- [Your task]:
Within the listing below, tally the lines where the word "Soldermask" appears, and answer with nothing but the tally.

- [Available records]:
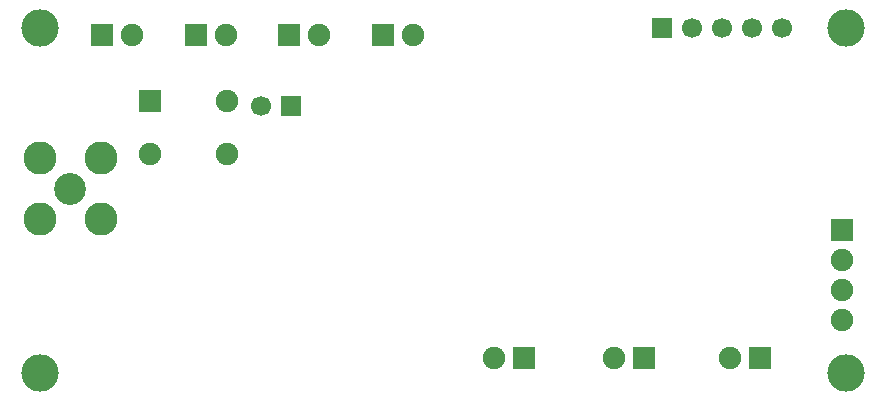
<source format=gbr>
%TF.GenerationSoftware,Novarm,DipTrace,3.3.0.1*%
%TF.CreationDate,2018-11-14T10:18:33-08:00*%
%FSLAX26Y26*%
%MOIN*%
%TF.FileFunction,Soldermask,Bot*%
%TF.Part,Single*%
%ADD45C,0.125*%
%ADD72C,0.074809*%
%ADD76C,0.066935*%
%ADD78R,0.066935X0.066935*%
%ADD80C,0.074809*%
%ADD82R,0.074809X0.074809*%
%ADD88C,0.106305*%
%ADD90C,0.110242*%
G75*
G01*
%LPD*%
D90*
X518700Y1031200D3*
X721456D3*
Y1233956D3*
X518700D3*
D88*
X620078Y1132578D3*
D45*
X3206200Y518700D3*
X518700Y1668700D3*
X3206200D3*
X518700Y518700D3*
D82*
X2131200Y568700D3*
D80*
X2031200D3*
D78*
X1356200Y1406200D3*
D76*
X1256200D3*
D82*
X2531200Y568700D3*
D80*
X2431200D3*
D82*
X2918700D3*
D80*
X2818700D3*
D82*
X1662598Y1643700D3*
D80*
X1762598D3*
D82*
X1350098D3*
D80*
X1450098D3*
D78*
X2593700Y1668700D3*
D76*
X2693700D3*
X2793700D3*
X2893700D3*
X2993700D3*
D82*
X3193700Y993700D3*
D80*
Y893700D3*
Y793700D3*
Y693700D3*
D82*
X1037598Y1643700D3*
D80*
X1137598D3*
D82*
X725098D3*
D80*
X825098D3*
D82*
X886781Y1424340D3*
D72*
Y1247175D3*
X1142687D3*
Y1424340D3*
M02*

</source>
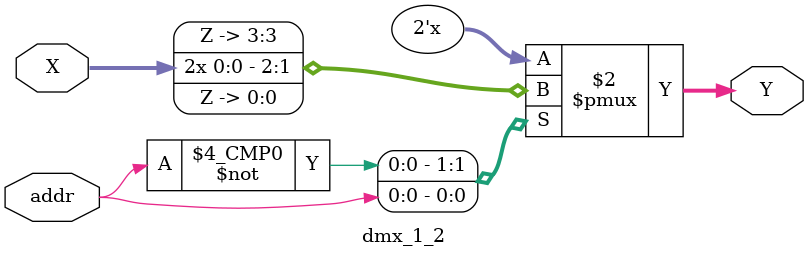
<source format=v>
module dmx_1_2 (
		input addr,
		input X,
		output reg [1:0] Y
);

always @(*) case(addr)
1'd0: Y = {1'bz, X};
1'd1: Y = {X, 1'bz};
default : Y = 2'bzz;

endcase

endmodule

</source>
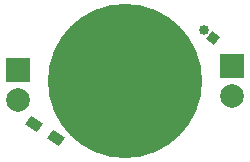
<source format=gbr>
%TF.GenerationSoftware,KiCad,Pcbnew,(6.0.6)*%
%TF.CreationDate,2022-12-21T10:33:16-07:00*%
%TF.ProjectId,Pinecil_LEDring,50696e65-6369-46c5-9f4c-454472696e67,rev?*%
%TF.SameCoordinates,Original*%
%TF.FileFunction,Soldermask,Top*%
%TF.FilePolarity,Negative*%
%FSLAX46Y46*%
G04 Gerber Fmt 4.6, Leading zero omitted, Abs format (unit mm)*
G04 Created by KiCad (PCBNEW (6.0.6)) date 2022-12-21 10:33:16*
%MOMM*%
%LPD*%
G01*
G04 APERTURE LIST*
G04 Aperture macros list*
%AMHorizOval*
0 Thick line with rounded ends*
0 $1 width*
0 $2 $3 position (X,Y) of the first rounded end (center of the circle)*
0 $4 $5 position (X,Y) of the second rounded end (center of the circle)*
0 Add line between two ends*
20,1,$1,$2,$3,$4,$5,0*
0 Add two circle primitives to create the rounded ends*
1,1,$1,$2,$3*
1,1,$1,$4,$5*%
%AMRotRect*
0 Rectangle, with rotation*
0 The origin of the aperture is its center*
0 $1 length*
0 $2 width*
0 $3 Rotation angle, in degrees counterclockwise*
0 Add horizontal line*
21,1,$1,$2,0,0,$3*%
G04 Aperture macros list end*
%ADD10R,2.000000X2.000000*%
%ADD11C,2.000000*%
%ADD12C,13.060000*%
%ADD13RotRect,1.200000X0.900000X326.000000*%
%ADD14RotRect,0.850000X0.850000X230.000000*%
%ADD15HorizOval,0.850000X0.000000X0.000000X0.000000X0.000000X0*%
G04 APERTURE END LIST*
D10*
%TO.C,D1*%
X155058300Y-95758000D03*
D11*
X155058300Y-98298000D03*
%TD*%
D12*
%TO.C,Pinecil LED Ring*%
X145975168Y-97042345D03*
%TD*%
D10*
%TO.C,D2*%
X136897600Y-96113600D03*
D11*
X136897600Y-98653600D03*
%TD*%
D13*
%TO.C,R3*%
X138298059Y-100664888D03*
X140121941Y-101895112D03*
%TD*%
D14*
%TO.C,REF\u002A\u002A*%
X153392623Y-93386994D03*
D15*
X152626579Y-92744206D03*
%TD*%
M02*

</source>
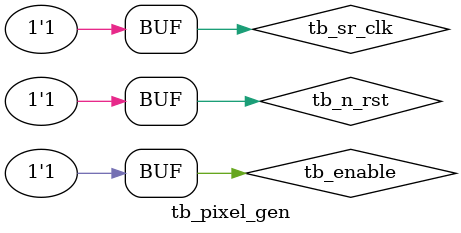
<source format=sv>
`timescale 1ns / 10ps

module tb_pixel_gen();

	// Define parameters
	parameter CLK_PERIOD				= 6.66;
  parameter SR_CLK_PERIOD				= 4;


  reg tb_sr_clk;
  reg tb_n_rst;
  reg tb_enable;
  reg tb_flag_pixel;
  
	pixel_gen DUT
	 (
	   .clk(tb_sr_clk),
	   .n_rst(tb_n_rst),
	   .enable(tb_enable),
	   .flag_pixel(tb_flag_pixel)
	);
	
	always
	begin : SR_CLK_GEN
		tb_sr_clk = 1'b0;
		#(SR_CLK_PERIOD * 1/2);
		tb_sr_clk = 1'b1;
		#(SR_CLK_PERIOD * 1/2);
	end
 	
 	// Actual test bench process
	initial
	begin
	  #1;
	  tb_n_rst = 0;
	  #10;
	  tb_n_rst = 1;
	  tb_enable=1;
	  
	end

endmodule
</source>
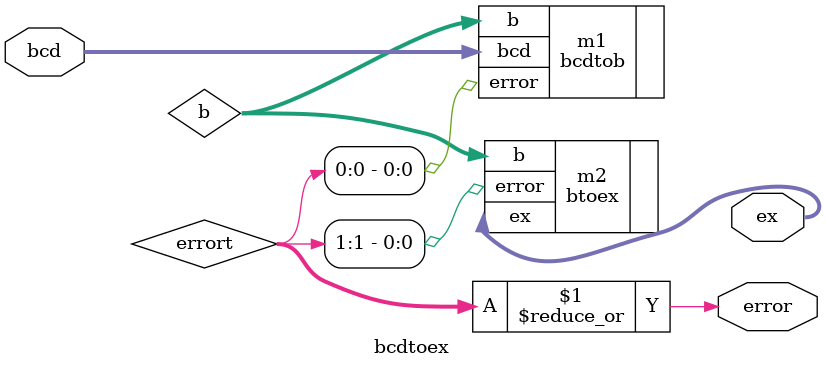
<source format=v>
`timescale 1ns / 1ps


module bcdtoex(
    input [7:0]bcd,
    output [3:0]ex, output error
    );
    wire [3:0]b;
    wire [1:0]errort;
    bcdtob m1(.b(b), .bcd(bcd), .error(errort[0]));
    btoex m2 (.b(b), .ex(ex),.error(errort[1]));
    assign error = |errort;
endmodule

</source>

- [Worked solution]:
2